Burgemeester als pouvoir neutre
De Kamers hebben minister Plasterk van Binnenlandse Zaken opgeroepen nu al het debat aan te gaan over de gevolgen van deze grondwetswijziging. De minister heeft dat opgepakt en velen hebben hun zegje kunnen doen.
De Kroonbenoeming van de burgemeester verdwijnt uit de Grondwet. Althans dat is de bedoeling. Het voorstel is in eerste lezing aangenomen, na de verkiezingen in 2017 moet er in de tweede lezing in de Eerste en Tweede Kamer een tweederde meerderheid worden behaald. Er is een gerede kans dat dit gaat lukken, maar dan moet er wel goed worden nagedacht en verstandig worden geopereerd.

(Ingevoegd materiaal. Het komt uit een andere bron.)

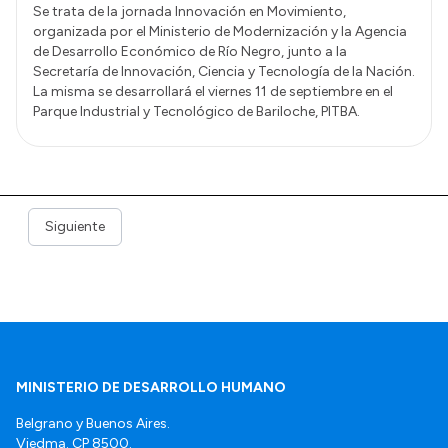
Se trata de la jornada Innovación en Movimiento,
organizada por el Ministerio de Modernización y la Agencia
de Desarrollo Económico de Río Negro, junto a la
Secretaría de Innovación, Ciencia y Tecnología de la Nación.
La misma se desarrollará el viernes 11 de septiembre en el
Parque Industrial y Tecnológico de Bariloche, PITBA.
Siguiente
MINISTERIO DE DESARROLLO HUMANO
Belgrano y Buenos Aires.
Viedma. CP 8500.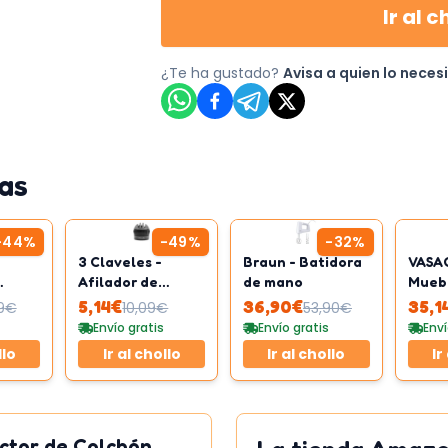
Ir al c
¿Te ha gustado?
Avisa a quien lo neces
as
-
44
%
-
49
%
-
32
%
3 Claveles -
Braun - Batidora
VASA
Afilador de
de mano
Muebl
ical
cuchillos con
lavab
5,14
€
36,90
€
35,1
9
€
10,09
€
53,90
€
ventosa
puert
Envío gratis
Envío gratis
Enví
llo
Ir al chollo
Ir al chollo
Ir
ector de Colchón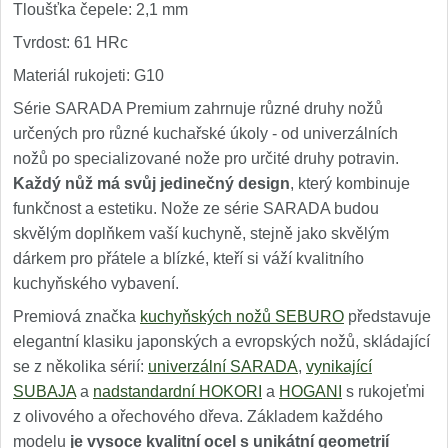
Tloušťka čepele: 2,1 mm
Tvrdost: 61 HRc
Materiál rukojeti: G10
Série SARADA Premium zahrnuje různé druhy nožů
určených pro různé kuchařské úkoly - od univerzálních
nožů po specializované nože pro určité druhy potravin.
Každý nůž má svůj jedinečný design
, který kombinuje
funkčnost a estetiku. Nože ze série SARADA budou
skvělým doplňkem vaší kuchyně, stejně jako skvělým
dárkem pro přátele a blízké, kteří si váží kvalitního
kuchyňského vybavení.
Premiová značka
kuchyňských nožů SEBURO
představuje
elegantní klasiku japonských a evropských nožů, skládající
se z několika sérií:
univerzální SARADA
,
vynikající
SUBAJA
a
nadstandardní HOKORI
a
HOGANI
s rukojeťmi
z olivového a ořechového dřeva. Základem každého
modelu
je vysoce kvalitní ocel s unikátní geometrií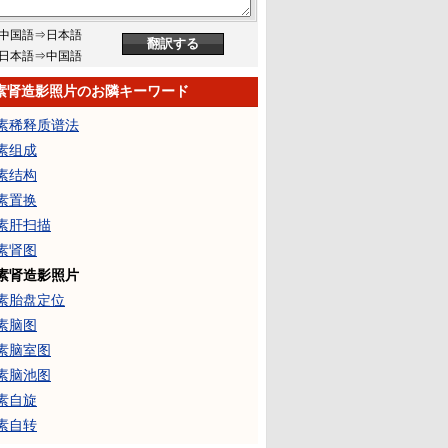
中国語⇒日本語
日本語⇒中国語
素肾造影照片のお隣キーワード
素稀释质谱法
素组成
素结构
素置换
素肝扫描
素肾图
素肾造影照片
素胎盘定位
素脑图
素脑室图
素脑池图
素自旋
素自转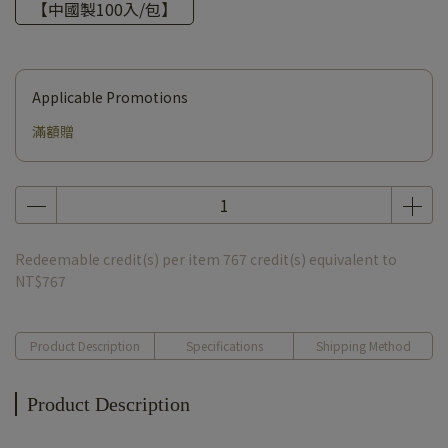
【中國製100入/包】
Applicable Promotions
滿額贈
Redeemable credit(s) per item
767
credit(s) equivalent to
NT$767
Product Description
Specifications
Shipping Method
Product Description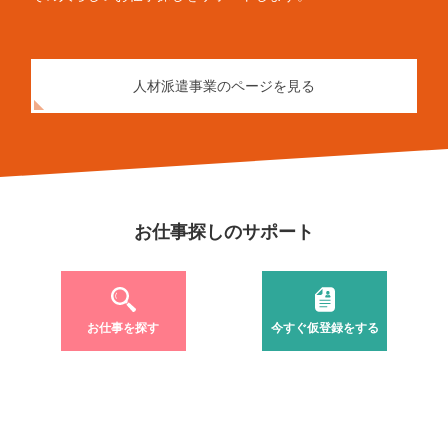
人材派遣事業のページを見る
お仕事探しのサポート
お仕事を探す
今すぐ仮登録をする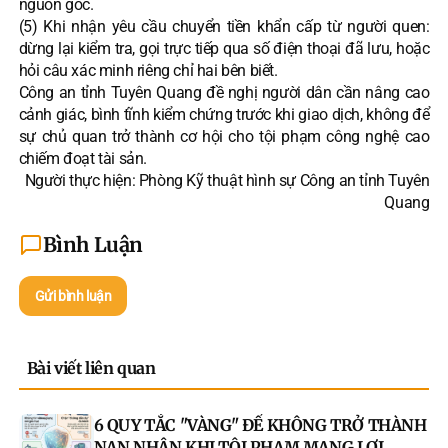
nguồn gốc.
(5) Khi nhận yêu cầu chuyển tiền khẩn cấp từ người quen:
dừng lại kiểm tra, gọi trực tiếp qua số điện thoại đã lưu, hoặc
hỏi câu xác minh riêng chỉ hai bên biết.
Công an tỉnh Tuyên Quang đề nghị người dân cần nâng cao
cảnh giác, bình tĩnh kiểm chứng trước khi giao dịch, không để
sự chủ quan trở thành cơ hội cho tội phạm công nghệ cao
chiếm đoạt tài sản.
Người thực hiện: Phòng Kỹ thuật hình sự Công an tỉnh Tuyên
Quang
Bình Luận
Gửi bình luận
Bài viết liên quan
6 QUY TẮC "VÀNG" ĐỂ KHÔNG TRỞ THÀNH
NẠN NHÂN KHI TỘI PHẠM MẠNG LỢI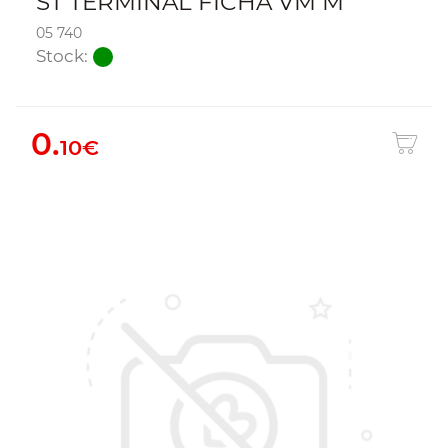
ST TERMINAL FICHA VM M
05 740
Stock:
0.
10€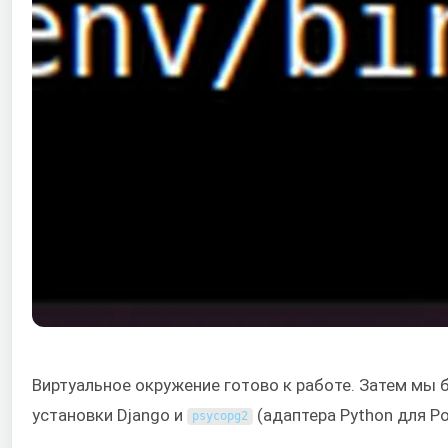
Виртуальное окружение готово к работе. Затем мы
установки Django и
(адаптера Python для Po
psycopg2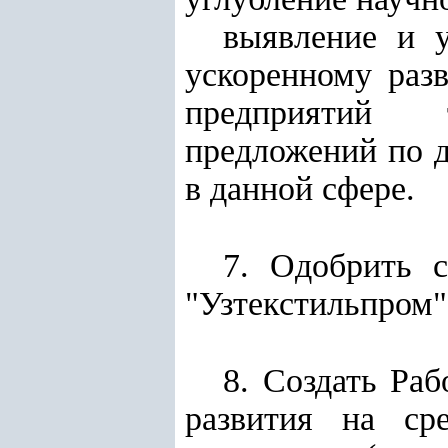
выявление и 
ускоренному раз
предприятий 
предложений по 
в данной сфере.
7. Одобрить с
"Узтекстильпром"
8. Создать Ра
развития на сре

De Kamers hebben minister Plasterk van Binnenlandse Zaken opgeroepen nu al het debat aan te gaan over de gevolgen van deze grondwetswijziging. De minister heeft dat opgepakt en velen hebben hun zegje kunnen doen. Er wordt verschillend gedacht over manier waarop de burgemeester in de toekomst moet worden aangesteld. Kroonbenoeming, verkiezing door de raad en rechtstreekse verkiezing zijn de hoofdvarianten. Eenstemmigheid daarover is er niet.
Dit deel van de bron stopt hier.